I'm just going to quote Stephen Bond's pointing out that the premise of the book is implausible and how the "Book People" come across as shallow idiots who learn books by rote instead of engaging with the text, and wonder if anybody else thought anything similar.
Well, as nothing in the book defies the laws of physics (other than implying some people have super-memory, and the transforming helicopters/cars and fireproof-houses are just the typical predicted advances in technology in stories set in the future, and pretty tame, at that), nothing about the premise is "impossible." Learning books by rote is not stated to be a substitute for "engaging with the text" but the only way to hang onto your books when the government burns all physical copies (before anyone invokes Tech Marches On, using e-books would be even more foolish, since they require electrical power that is scarce when you're on the run from society, and accessing them can be easily tracked); reciting is used as the only available substitute (under the circumstances) for reading, and memorizing as a weapon to protect valuable texts from the fire so people can continue to engage with them just as people once did in the days of the Oral Tradition. Is it tragic that people have to resort to this method to read? Yes. But what's the alternative? And what's shallow about bookworm rebel survivalists? Bond's completely right that the film was poor — as usual. I find it ridiculous, however, that he got the impression that a society that hates books also cannot read. People read words all the time in the book! The tv programs come with scripts for audience participation! The Firemen get written reports of houses to burn! Bond should have read Faber's conversation with Montag; it's not the act of reading written strokes of ink or type that represent sounds and form words that is disappearing, it's the activity of reading, and any bookworm could have told him there's a difference. It's books the government destroys, not the written word.
Really, criticism is a luxury — that's why most people read novels that are meant to be fun and not something they can wrestle with or dissect the symbolism of. You need time to think and time to read more books in order to engage in criticism. So the Book People are taking a literal approach to "preserving" books, but it's something that they love, and hopefully one day they'll transmit the texts back into writing and have the luxury of criticism one again. Also, the Book People are pretty pretentious — ninety percent of their texts are the kinds of books you say that you've read so that you can impress others. At least the film changed up their group (and literature) from being all staid old white men.

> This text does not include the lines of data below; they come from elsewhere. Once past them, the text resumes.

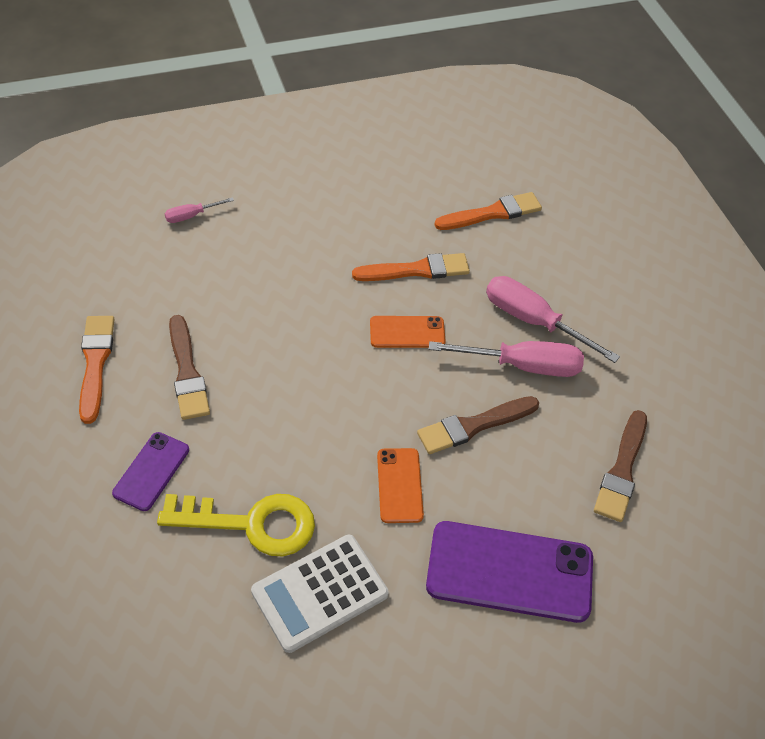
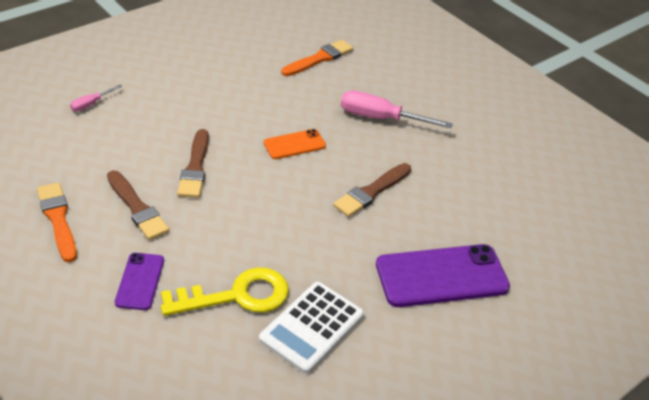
camera: 20 degrees left, 10 degrees down
orange brush [352,253,470,281] -> none
orange phone [377,448,424,523] -> none
pink screwdriver [429,341,584,377] -> none
brown brush [594,410,647,522] -> brown brush moved to [177,129,209,198]

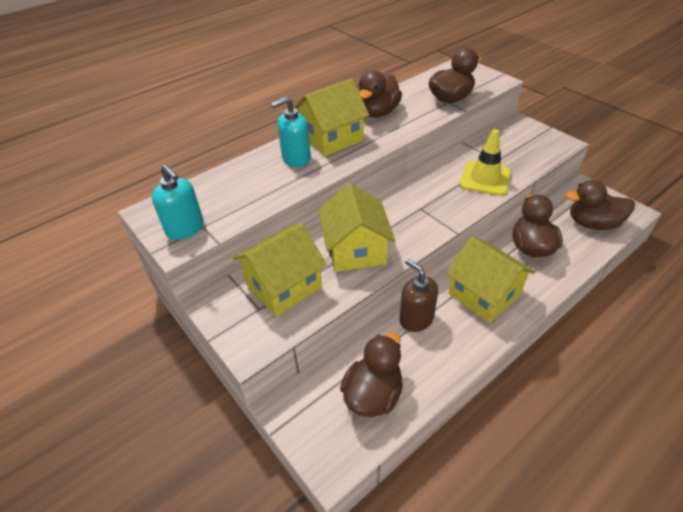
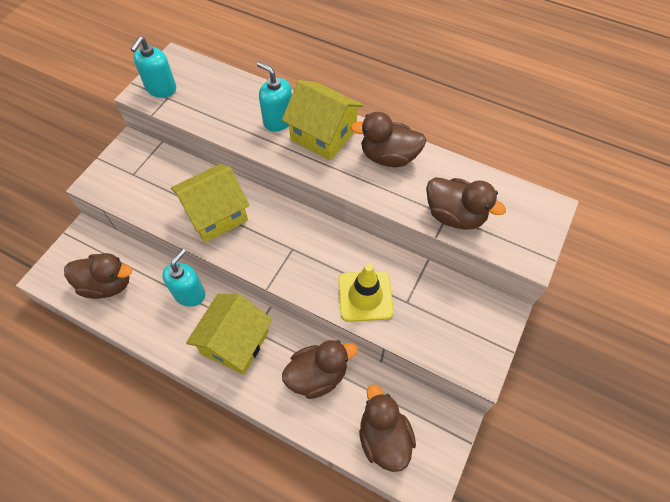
camera: 65 degrees right, 15 degrees up
yellow house [233,223,327,316] -> none
brown soap dispenser [399,259,438,332] -> turquoise soap dispenser [162,249,205,307]

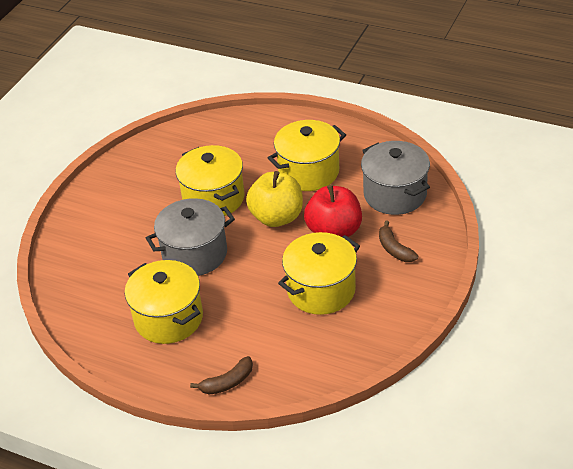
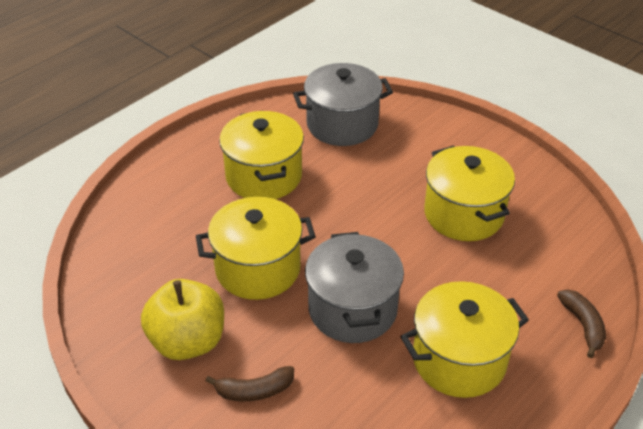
camera: 75 degrees left, 0 degrees up
yellow apple [246,171,303,227] -> yellow apple moved to [141,279,224,360]
red apple [304,185,362,237] -> none
brown banana [379,221,418,262] -> brown banana moved to [205,366,294,401]

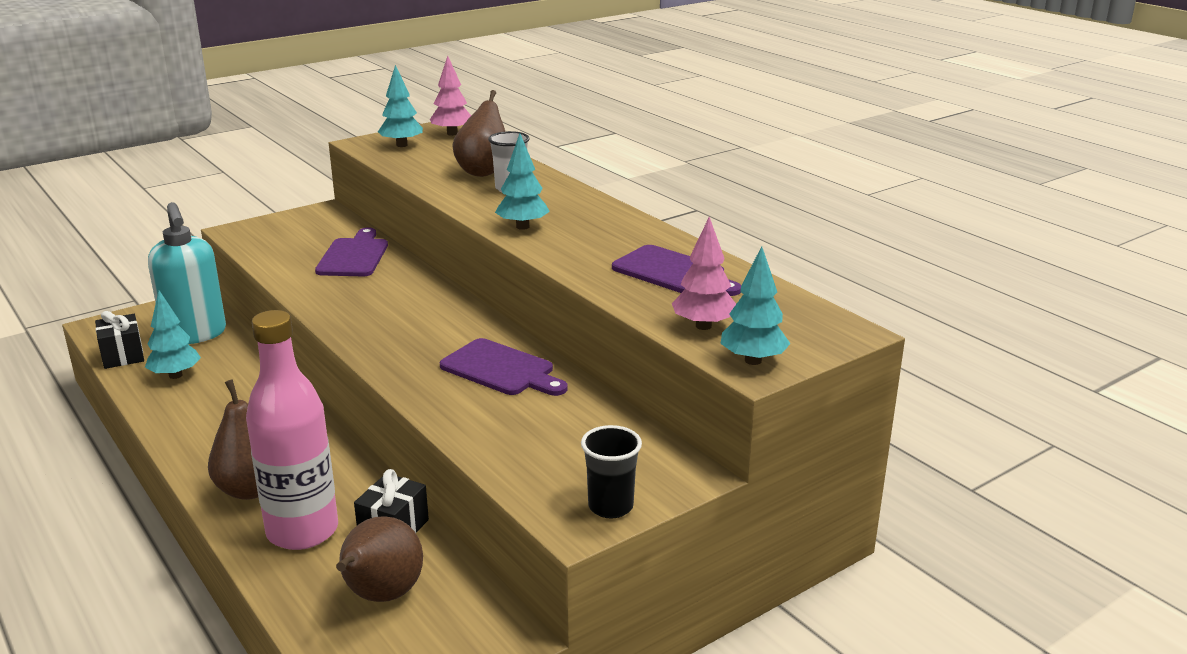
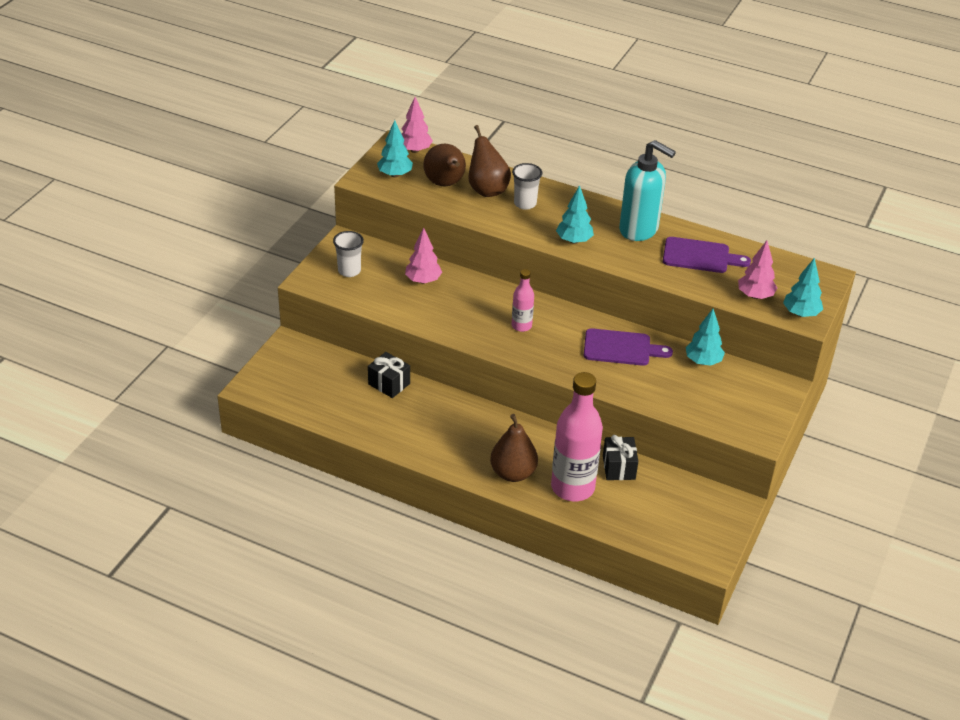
camera: 30 degrees left, 15 degrees up
black gift [95,311,144,369] -> black gift moved to [368,352,410,398]
turquoise tree [145,291,201,379] -> turquoise tree moved to [686,309,725,366]
turquoise soap dispenser [148,202,226,344] -> turquoise soap dispenser moved to [619,140,676,241]
purple cutting board [315,227,388,276] -> pink tree [405,228,442,284]
brown pear [336,516,423,602] -> brown pear moved to [423,144,466,187]
black cup [581,425,642,518] -> none
none -> white cup [333,231,364,277]
none -> pink bottle [512,269,534,332]

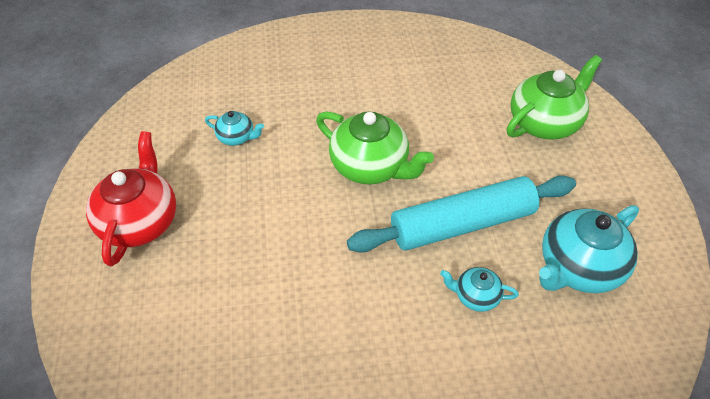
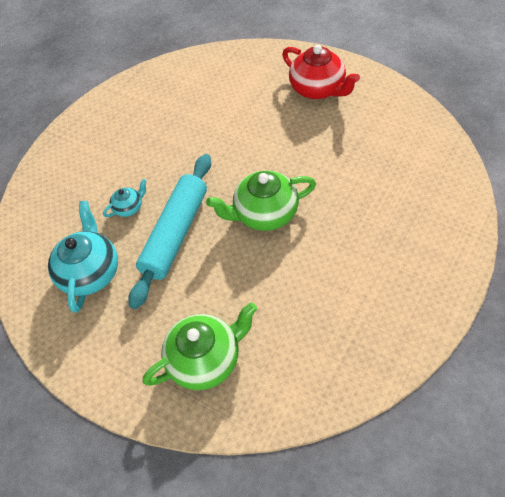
camera: 135 degrees right, 5 degrees up
turquoise teapot [205,111,264,146] -> none
green teapot [507,55,602,140] -> green teapot turned 120 degrees counterclockwise [143,302,257,390]

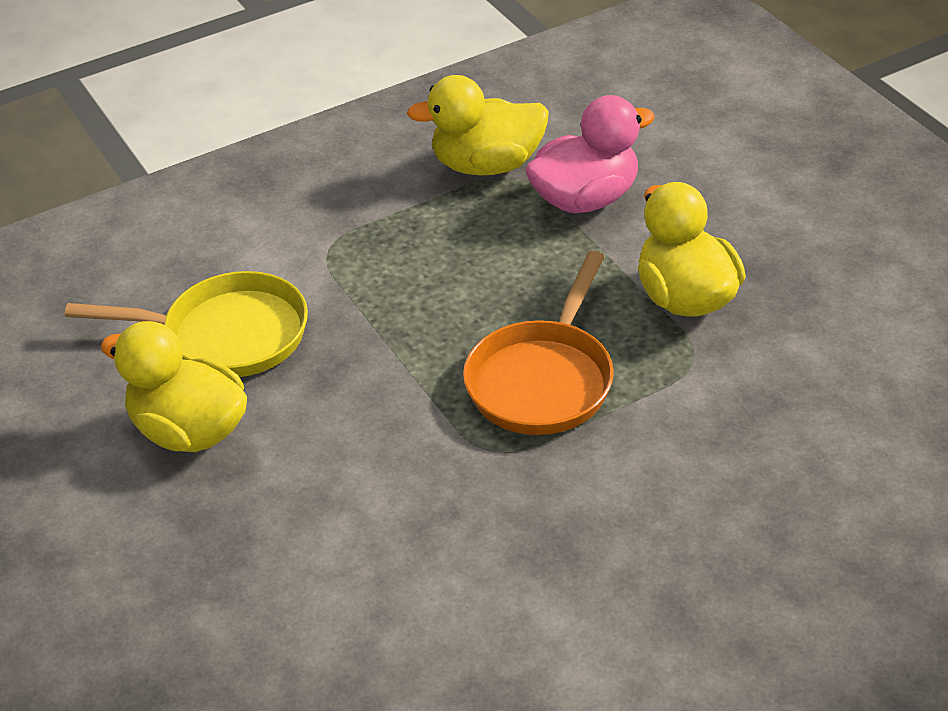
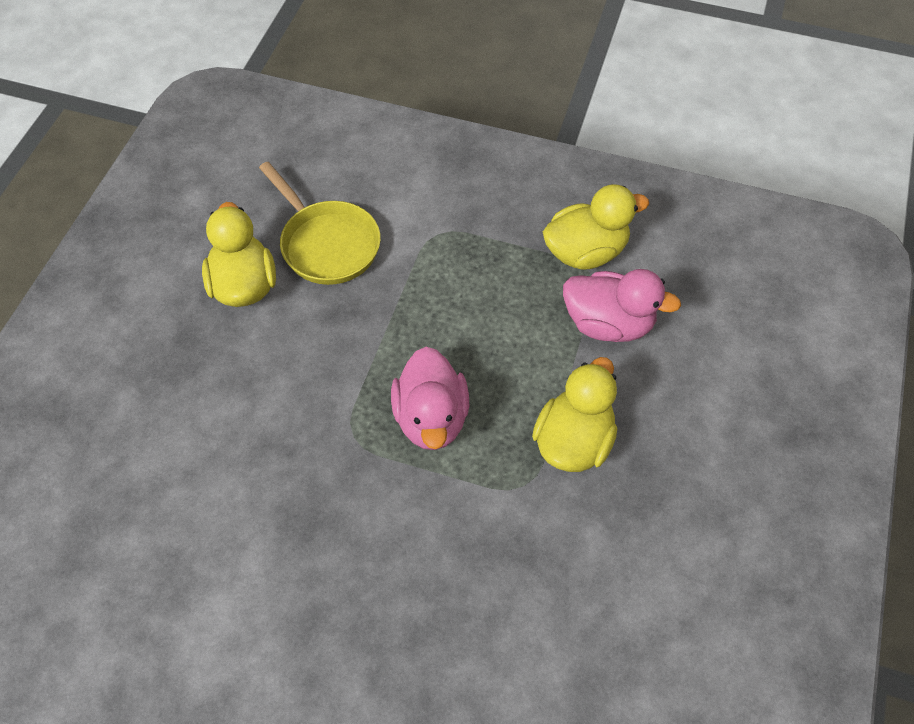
camera: 45 degrees right, 15 degrees up
yellow duck [407,75,549,175] -> yellow duck turned 120 degrees clockwise [543,184,649,269]
orange pan [463,251,614,435] -> pink duck [391,347,469,450]

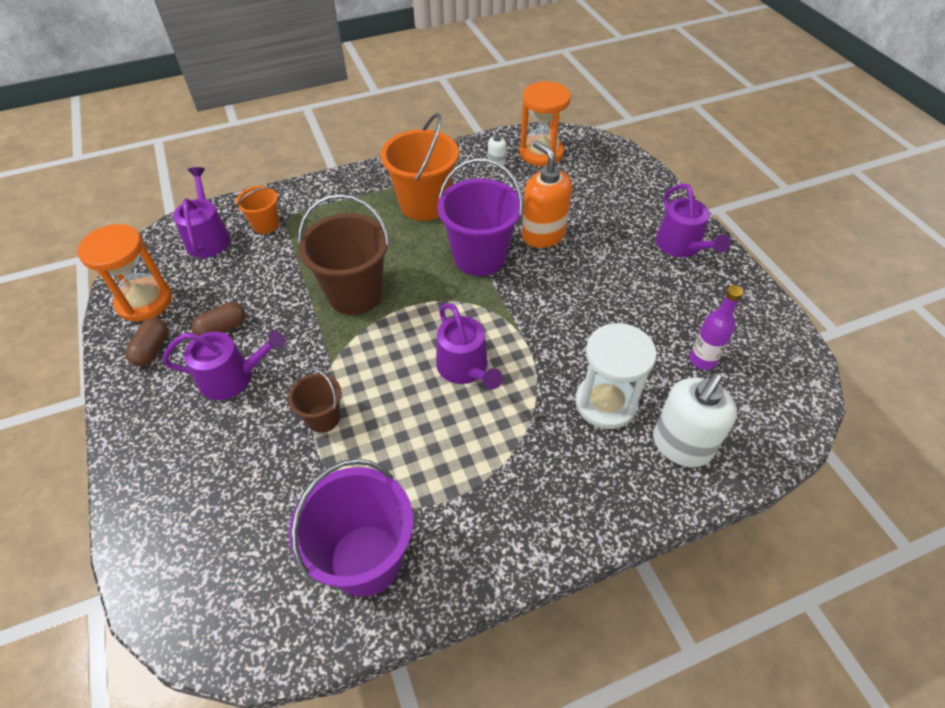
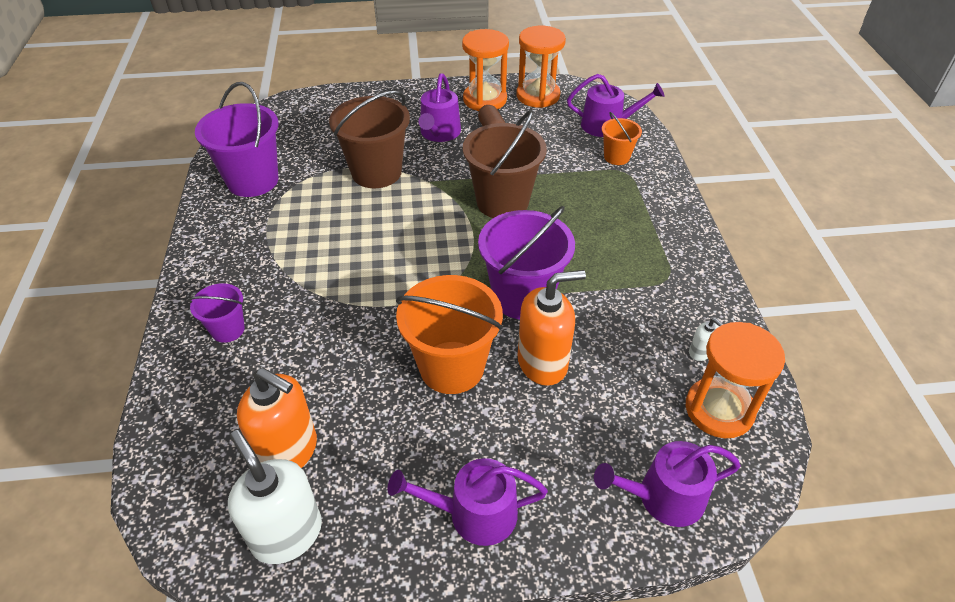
camera: 105 degrees right, 5 degrees down
brown capsule [125,318,168,367] -> orange hourglass [462,29,509,111]
brown bucket [288,368,341,433] -> brown bucket [329,91,410,188], size x1.89
orange bucket [380,113,459,221] -> orange bucket moved to [396,275,503,394]
purple watering can [436,303,503,389] -> purple watering can moved to [594,441,741,527]
white hourglass [575,323,657,429] -> none
white soap dispenser [653,373,737,467] -> white soap dispenser moved to [228,430,322,564]
purple bottle [689,285,743,370] -> orange soap dispenser [237,368,317,468]
none -> purple bucket [188,283,245,343]

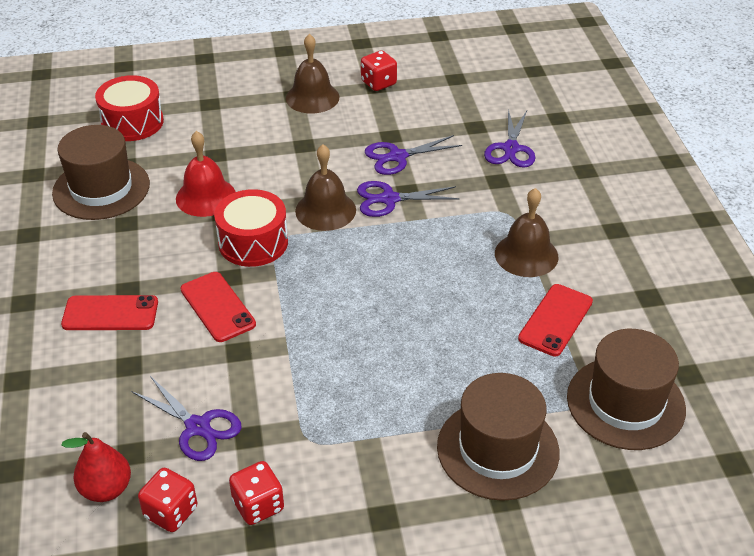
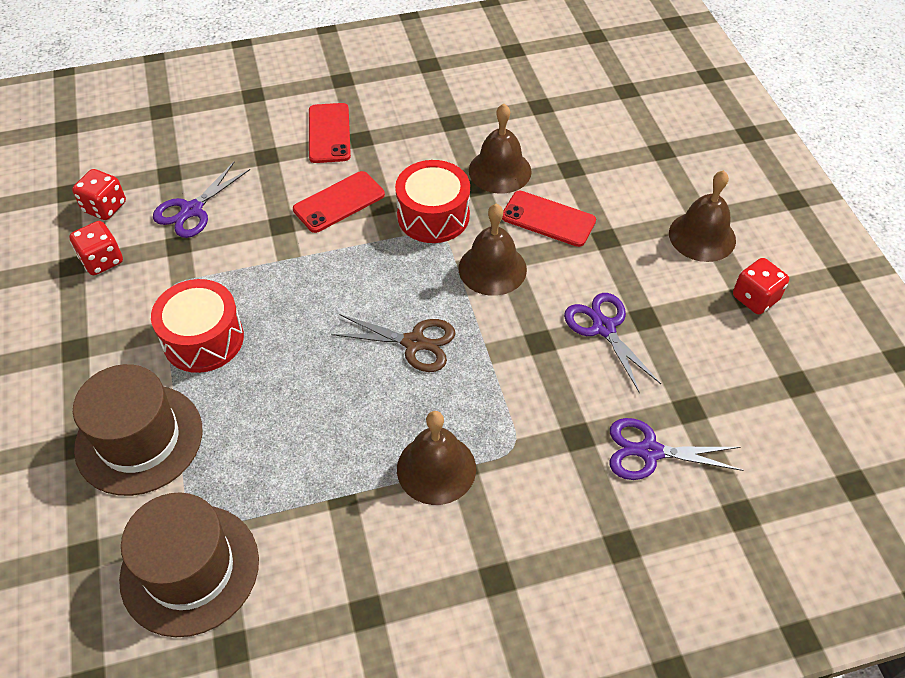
camera: 85 degrees right, 10 degrees up
brown hat [52,125,150,220] -> none
red pear [61,432,131,502] -> none
red drum [95,75,164,141] -> red drum moved to [151,279,244,373]
red bell [176,131,236,217] -> brown bell [469,104,532,194]
purple scissors [357,181,460,217] -> none
red phone [518,284,593,356] -> red phone moved to [502,191,596,247]
none -> brown scissors [331,314,456,372]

Books also provide a way of preserving the voices and ideas of people from the past. Destroying books can be taken to mean that they are eradicating the memories of the people who have written and read them. These "pretentious" people may simply believe that these books, authors, and ideas are worth remembering, and they see themselves, with the best intentions, as the last safeguards to keep the ideas of the books and the writers from disappearing entirely from the world. If they have been able to pass on their book to even one person, then they would have kept the book in human memory for at least a little longer.